(Collected data entries)

↓↓↓

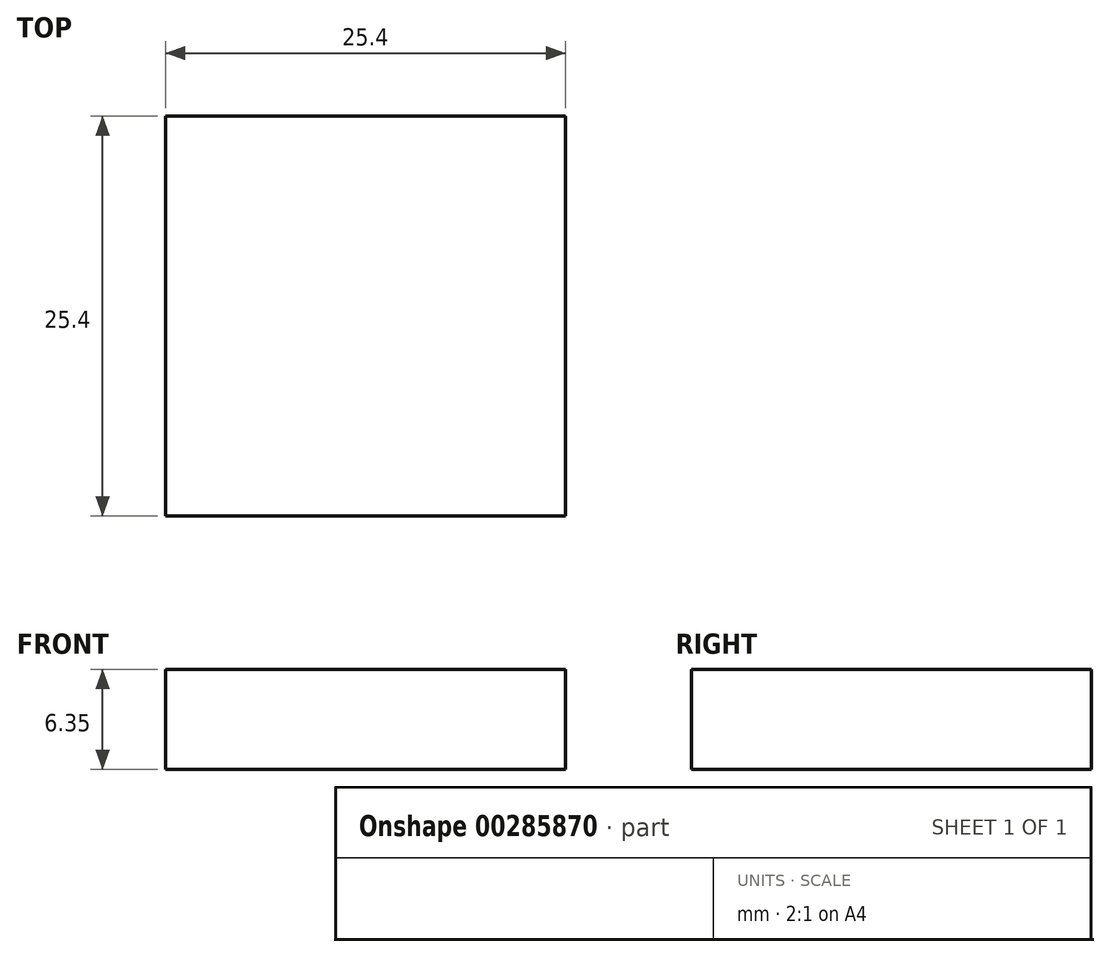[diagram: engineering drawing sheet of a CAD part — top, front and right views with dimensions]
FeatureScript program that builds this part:
annotation { "Feature Type Name" : "Feature", "Feature Type Description" : "" }
export const myFeature = defineFeature(function(context is Context, id is Id, definition is map)
    precondition{}
    {
        {
            var Q0;
            Q0=qCreatedBy(makeId("Top.planeOp"),FACE);
            var sketch = newSketch(context, id + "F0", { "sketchPlane" : qUnion([Q0])});
            skLineSegment(sketch, "E0.bottom", {"start": v(0, 0) * mm, "end": v(25.4, 0) * mm});
            skLineSegment(sketch, "E0.top", {"start": v(0, -25.4) * mm, "end": v(25.4, -25.4) * mm});
            skLineSegment(sketch, "E0.left", {"start": v(0, 0) * mm, "end": v(0, -25.4) * mm});
            skLineSegment(sketch, "E0.right", {"start": v(25.4, 0) * mm, "end": v(25.4, -25.4) * mm});
            skSolve(sketch);
        }
        {
            var Q0;
            Q0=makeQuery(id+"F0.imprint","IMPRINT",FACE,{"disambiguationData":[TD([[makeQuery(id+"F0.imprint","IMPRINT",EDGE,{"derivedFrom":sQuery(id+"F0.wireOp",EDGE,"E0.bottom")}),-1.0]])]});
            extrude(context, id + "F1", {"entities" : qUnion([Q0]), "depth" : 6.35 * mm});
        }
    });
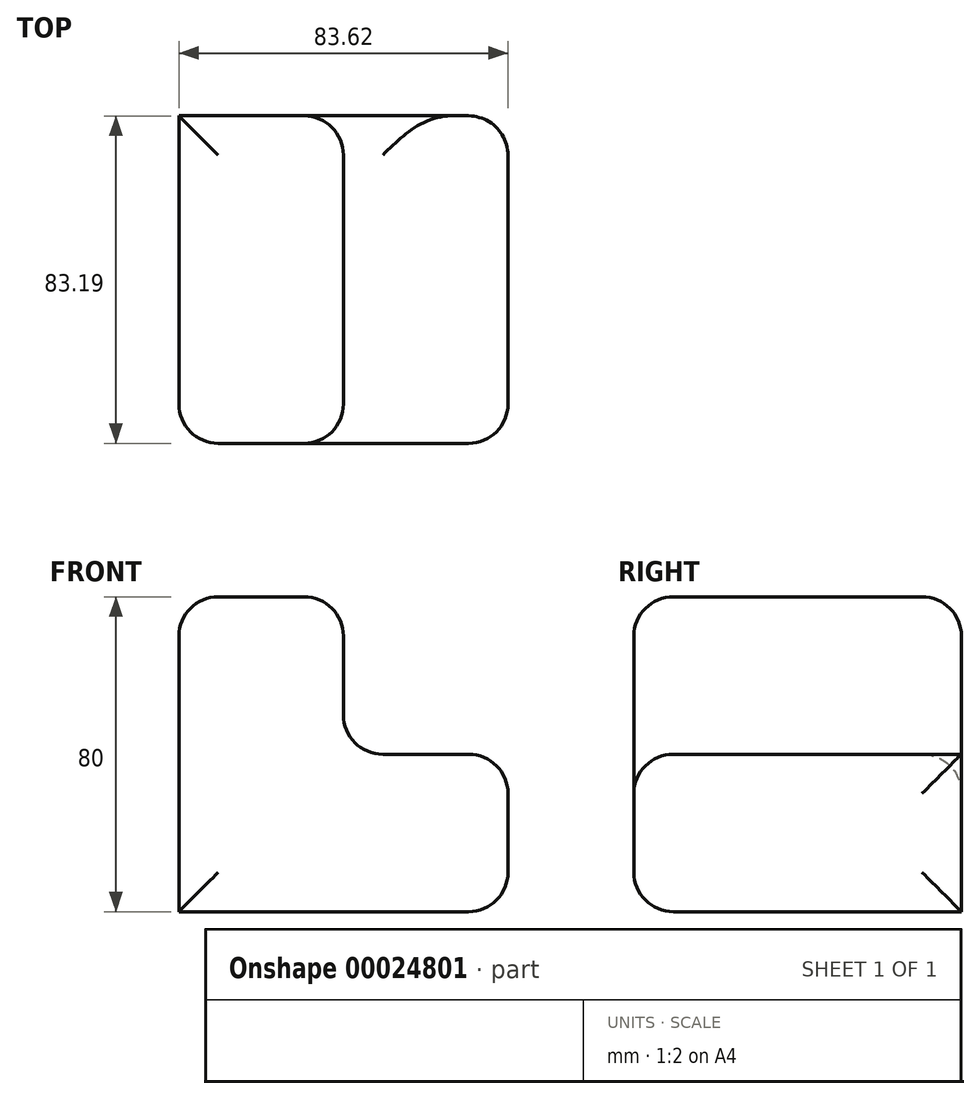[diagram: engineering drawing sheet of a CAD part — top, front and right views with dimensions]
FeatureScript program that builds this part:
annotation { "Feature Type Name" : "Feature", "Feature Type Description" : "" }
export const myFeature = defineFeature(function(context is Context, id is Id, definition is map)
    precondition{}
    {
        {
            var Q0;
            Q0=qCreatedBy(makeId("Top.planeOp"),FACE);
            var sketch = newSketch(context, id + "F0", { "sketchPlane" : qUnion([Q0])});
            skLineSegment(sketch, "E0.bottom", {"start": v(-59.13, -45.93) * mm, "end": v(24.5, -45.93) * mm});
            skLineSegment(sketch, "E0.top", {"start": v(-59.13, 37.26) * mm, "end": v(24.5, 37.26) * mm});
            skLineSegment(sketch, "E0.left", {"start": v(-59.13, -45.93) * mm, "end": v(-59.13, 37.26) * mm});
            skLineSegment(sketch, "E0.right", {"start": v(24.5, -45.93) * mm, "end": v(24.5, 37.26) * mm});
            skSolve(sketch);
        }
        {
            var Q0;
            Q0=makeQuery(id+"F0.imprint","IMPRINT",FACE,{"disambiguationData":[TD([[makeQuery(id+"F0.imprint","IMPRINT",EDGE,{"derivedFrom":sQuery(id+"F0.wireOp",EDGE,"E0.bottom")}),1.0]])]});
            extrude(context, id + "F1", {"entities" : qUnion([Q0]), "depth" : 40 * mm});
        }
        {
            var Q0;
            Q0=makeQuery(id+"F1.opExtrude","CAP_FACE",FACE,{"disambiguationData":[OSD([sQuery(id+"F0.wireOp",EDGE,"E0.bottom"),sQuery(id+"F0.wireOp",EDGE,"E0.top"),sQuery(id+"F0.wireOp",EDGE,"E0.left"),sQuery(id+"F0.wireOp",EDGE,"E0.right")])],"isStart":false});
            var sketch = newSketch(context, id + "F2", { "sketchPlane" : qUnion([Q0])});
            skLineSegment(sketch, "E1", {"start": v(-17.32, 37.26) * mm, "end": v(-17.32, -45.93) * mm});
            skSolve(sketch);
        }
        {
            var Q0;
            {var subQ1=sQuery(id+"F2.wireOp",EDGE,"E1");Q0=makeQuery(id+"F2.imprint","IMPRINT",FACE,{"disambiguationData":[TD([[makeQuery(id+"F2.imprint","IMPRINT",EDGE,{"derivedFrom":subQ1}),-1.0]])]});}
            extrude(context, id + "F3", {"entities" : qUnion([Q0]), "operationType" : NewBodyOperationType.ADD, "depth" : 40 * mm});
        }
        {
            var Q0;
            Q0=makeQuery(id+"F3.opExtrude","CAP_FACE",FACE,{"disambiguationData":[OSD([sQuery(id+"F0.wireOp",EDGE,"E0.bottom"),sQuery(id+"F0.wireOp",EDGE,"E0.top"),sQuery(id+"F0.wireOp",EDGE,"E0.left"),sQuery(id+"F2.wireOp",EDGE,"E1")])],"isStart":false});
            var Q1;
            Q1=makeQuery(id+"F3.opExtrude","SWEPT_FACE",FACE,{"disambiguationData":[OSD([sQuery(id+"F2.wireOp",EDGE,"E1")])]});
            var Q2;
            {var subQ0=sQuery(id+"F0.wireOp",EDGE,"E0.bottom");Q2=makeQuery(id+"F3.boolean.opBoolean","MERGE",FACE,{"derivedFrom":[makeQuery(id+"F1.opExtrude","SWEPT_FACE",FACE,{"disambiguationData":[OSD([subQ0])]}),makeQuery(id+"F3.opExtrude","SWEPT_FACE",FACE,{"disambiguationData":[OSD([subQ0])]})]});}
            var Q3;
            Q3=makeQuery(id+"F1.opExtrude","SWEPT_FACE",FACE,{"disambiguationData":[OSD([sQuery(id+"F0.wireOp",EDGE,"E0.right")])]});
            fillet(context, id + "F4", {"entities" : qUnion([Q0, Q1, Q2, Q3]), "radius" : 10 * mm, "tangentPropagation" : true, "allowEdgeOverflow" : false});
        }
    });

↑↑↑

[Written task] Report how many lines in the items above contain the string "derivedFrom", matching case exactly. Give only the number.

[Exercise result] 4